2.42   Network Rail’s renewals planning for Year 2 is in a strong position. This will help to manage costs and maintain a stable workload for the supply chain. So far, 68% of renewal projects have been authorised, in line with Year 1 performance. Additionally, 87% of remits have been accepted and 85% of access secured—both improvements compared to the previous year. As shown in Table 2.3, Network Rail considers that over 80% of its regional 2025 to 2026 target efficiency will be achieved from projects that have already been delivered or have clear project plans (blue and green in Table 2.3 below). The remainder (less than 20%) have no clear project plans or have plans in place but low confidence in delivery.

Table 2.3: Network Rail’s assessment of the maturity of its April 2025 to March 2026 efficiency plans 

 

Eastern

NW&C

Scotland

Southern

W&W

Project delivered, waiting for benefits to be realised

49%

57%

22%

29%

39%

Project in place with delivery plan and milestones

39%

28%

53%

57%

59%

Strategic theme applied, commitment to deliver but no plan in place

13%

13%

23%

14%

2%

Unknown

0%

2%

2%

0%

0%

 

100%

100%

100%

100%

100%

Source: ORR analysis of Network Rail’s data

2.43   Chapter 5 provides a more detailed regional analysis of these leading indicators. 

Income 

2.44   For the year April 2024 to March 2025 Network Rail received £11.7 billion of income, a 7% year on year decrease (£12.7 billion previously). This excludes funding for enhancements which are funded separately by government on a project by project basis (Network Rail spent £2.1 billion on enhancements). 

2.45  Figure 2.8 provides a breakdown of the main sources for this income. Overall income is lower than the previous year reflecting lower Network grants for the new control period and higher property disposals income in 2023-24, partly offset by higher traction electricity income this year.

Figure 2.8: Breakdown of Network Rail’s £11.7 billion of income (excl. enhancements) for April 2024 to March 2025  

The pie chart shows a breakdown of income: Grant income - England & Wales was £6948 million, Grant income - Scotland was £659 million, Franchised track access charges were £3358 million, Other income was £759 million, Total Income was £11724 million.
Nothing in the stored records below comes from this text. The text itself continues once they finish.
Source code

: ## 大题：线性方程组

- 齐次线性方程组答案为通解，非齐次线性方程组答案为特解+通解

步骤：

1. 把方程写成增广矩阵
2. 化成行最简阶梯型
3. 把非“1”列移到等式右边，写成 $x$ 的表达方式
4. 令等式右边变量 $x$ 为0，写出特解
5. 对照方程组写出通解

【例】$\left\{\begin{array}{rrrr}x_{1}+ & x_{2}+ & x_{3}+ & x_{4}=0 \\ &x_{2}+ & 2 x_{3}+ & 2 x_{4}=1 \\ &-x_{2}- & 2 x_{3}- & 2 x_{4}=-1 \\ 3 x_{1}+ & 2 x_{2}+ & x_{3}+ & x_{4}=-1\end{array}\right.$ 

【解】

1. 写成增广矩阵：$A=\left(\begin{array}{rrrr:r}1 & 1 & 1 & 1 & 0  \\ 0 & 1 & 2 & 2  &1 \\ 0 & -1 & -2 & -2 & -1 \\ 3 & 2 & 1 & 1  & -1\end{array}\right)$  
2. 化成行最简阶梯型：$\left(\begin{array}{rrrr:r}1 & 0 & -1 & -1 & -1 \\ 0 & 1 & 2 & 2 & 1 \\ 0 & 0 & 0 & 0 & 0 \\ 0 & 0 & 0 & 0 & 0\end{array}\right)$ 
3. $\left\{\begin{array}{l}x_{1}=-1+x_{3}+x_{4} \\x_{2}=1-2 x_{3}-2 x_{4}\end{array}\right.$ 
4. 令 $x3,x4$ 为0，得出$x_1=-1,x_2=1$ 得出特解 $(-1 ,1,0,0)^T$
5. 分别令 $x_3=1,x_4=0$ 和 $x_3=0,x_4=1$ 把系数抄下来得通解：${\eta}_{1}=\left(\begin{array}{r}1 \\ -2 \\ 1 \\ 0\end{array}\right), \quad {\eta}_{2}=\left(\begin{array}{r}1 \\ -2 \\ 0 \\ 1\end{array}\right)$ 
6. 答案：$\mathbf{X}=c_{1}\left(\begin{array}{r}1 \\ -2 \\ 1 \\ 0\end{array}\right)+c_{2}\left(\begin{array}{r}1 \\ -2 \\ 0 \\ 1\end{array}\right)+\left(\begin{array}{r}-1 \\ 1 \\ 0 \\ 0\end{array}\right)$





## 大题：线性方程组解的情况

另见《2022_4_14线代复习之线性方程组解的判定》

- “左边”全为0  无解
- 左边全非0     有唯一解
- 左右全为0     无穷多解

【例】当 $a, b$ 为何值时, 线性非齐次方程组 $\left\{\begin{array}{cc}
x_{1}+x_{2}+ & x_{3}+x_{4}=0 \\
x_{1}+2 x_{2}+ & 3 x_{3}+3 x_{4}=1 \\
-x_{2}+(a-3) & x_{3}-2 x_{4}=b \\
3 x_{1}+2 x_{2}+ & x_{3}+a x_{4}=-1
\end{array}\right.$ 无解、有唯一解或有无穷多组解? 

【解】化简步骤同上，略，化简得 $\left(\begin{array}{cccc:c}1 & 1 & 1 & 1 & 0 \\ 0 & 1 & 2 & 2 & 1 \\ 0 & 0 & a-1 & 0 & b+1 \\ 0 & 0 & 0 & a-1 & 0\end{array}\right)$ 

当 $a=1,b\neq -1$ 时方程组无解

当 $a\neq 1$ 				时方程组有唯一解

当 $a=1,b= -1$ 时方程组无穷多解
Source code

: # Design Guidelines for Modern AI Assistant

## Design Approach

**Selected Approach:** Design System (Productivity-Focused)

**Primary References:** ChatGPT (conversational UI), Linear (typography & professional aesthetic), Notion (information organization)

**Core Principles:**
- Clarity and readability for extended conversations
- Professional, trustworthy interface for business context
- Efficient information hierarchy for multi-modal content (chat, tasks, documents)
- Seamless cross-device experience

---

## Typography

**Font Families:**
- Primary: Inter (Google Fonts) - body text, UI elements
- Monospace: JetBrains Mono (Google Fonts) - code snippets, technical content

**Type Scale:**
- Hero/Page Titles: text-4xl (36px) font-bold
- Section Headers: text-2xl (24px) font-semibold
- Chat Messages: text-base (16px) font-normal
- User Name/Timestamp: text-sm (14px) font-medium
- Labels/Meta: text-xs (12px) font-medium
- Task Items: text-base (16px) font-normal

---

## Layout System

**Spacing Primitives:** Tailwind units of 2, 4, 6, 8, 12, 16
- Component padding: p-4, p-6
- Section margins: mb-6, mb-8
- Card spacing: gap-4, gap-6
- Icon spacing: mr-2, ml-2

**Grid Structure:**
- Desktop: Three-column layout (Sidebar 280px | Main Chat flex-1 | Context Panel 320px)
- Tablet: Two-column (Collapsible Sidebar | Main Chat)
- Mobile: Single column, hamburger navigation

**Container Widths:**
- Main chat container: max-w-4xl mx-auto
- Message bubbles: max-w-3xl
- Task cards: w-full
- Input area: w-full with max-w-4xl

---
Source: ORR analysis of Network Rail’s data

Grant Income

2.46  Grant income refers to the funding received from the Government to support operations and projects across the rail network. Network Rail received £7,607 million of grant income (£6,948 million for England & Wales and £659 million for Scotland) in April 2024 to March 2025. This was £200 million less than set out in the delivery plan reflecting lower overall expenditure this year compared to the budget, particularly in renewals.

2.47  DfT funded £6,948 million for Network Rail’s England and Wales regions while Network Rail Scotland received £659 million for the Scotland region. This was split between £488 million in network grant funding by Transport Scotland and £171 million funded by DfT to pay for Network Rail Scotland’s share of financing costs, British Transport Police and corporation tax. 

2.48  As grants are used to fund Network Rail’s operations, they reflect changes in expenditure rather than financial performance. Therefore, any differences between actual and budgeted grant income are considered neutral when assessing financial performance. 

Franchised track access charges income

2.49  Franchised track access charges income comes from fees paid by train operating companies (excluding freight operators) to use its rail infrastructure. Franchised track access charge income was £3,358 million from April 2024 to March 2025, £36 million less than set out in the delivery plan, with £25 million underperformance recorded. This was mostly due to running fewer trains than anticipated and reduced traction electricity income, which was driven by lower unit costs, resulting in lower traction electricity, industry costs and rates expenses.

Other income

2.50  Other income includes revenue from freight operators including traction electricity, stations, property rentals and sales, and depot operations. Other income in year was £759 million broadly in line with the delivery plan, with £5 million of financial underperformance recognised.